[EXCERPTED TEXT]
# Recommendation for stand up Camp Tent



## yoopertoo (Nov 23, 2005)

I'm looking for a deer camp tent. Stand up, 6 people, allows the use of a stove. Any one have recommendations?


----------



## mattawanhunter (Oct 30, 2011)

We've been looking a lot, Davis tent co seems to stand out from the rest!


----------



## mattawanhunter (Oct 30, 2011)

https://www.davistent.com/ 

My buddy stayed in one for years, says no other tent compares, he's got 45 plus tent camping experience in da UP!


----------



## Nostromo (Feb 14, 2012)

https://www.majorsurplus.com/16x16-general-purpose-canvas-military-tent.html

You could also look at surplus tents. Most guys use the GP medium but for 6 guys you might get away with a GP small. One thing to keep in mind is these don't have floors. 

With a military tent you can use the recommended stove (M1950 yukon for the small) and not end up with too much stove. You mentioned burning wood but there are other heating options that you might find better. Kerosene heaters do a good job, and with 6 guys you shouldn't need too much heat.








Another thought if you go with a yukon stove is using gas when wood in wet or not available.

Good luck whatever you decide.


----------

Saved data entries
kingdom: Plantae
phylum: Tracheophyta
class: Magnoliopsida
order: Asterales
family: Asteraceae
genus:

[GIVEN REQUEST]
Decide whether each statement agrees with the camp tent thread, and back each yes or no with the deciding words quoted from it. 1. The opening post asks for a tent that holds six people and allows a stove. 2. The surplus military tents come with floors. 3. Kerosene heaters are offered as a heating option.

[RESPONSE]
1. Yes: "Stand up, 6 people, allows the use of a stove."
2. No: "One thing to keep in mind is these don't have floors."
3. Yes: "Kerosene heaters do a good job, and with 6 guys you shouldn't need too much heat."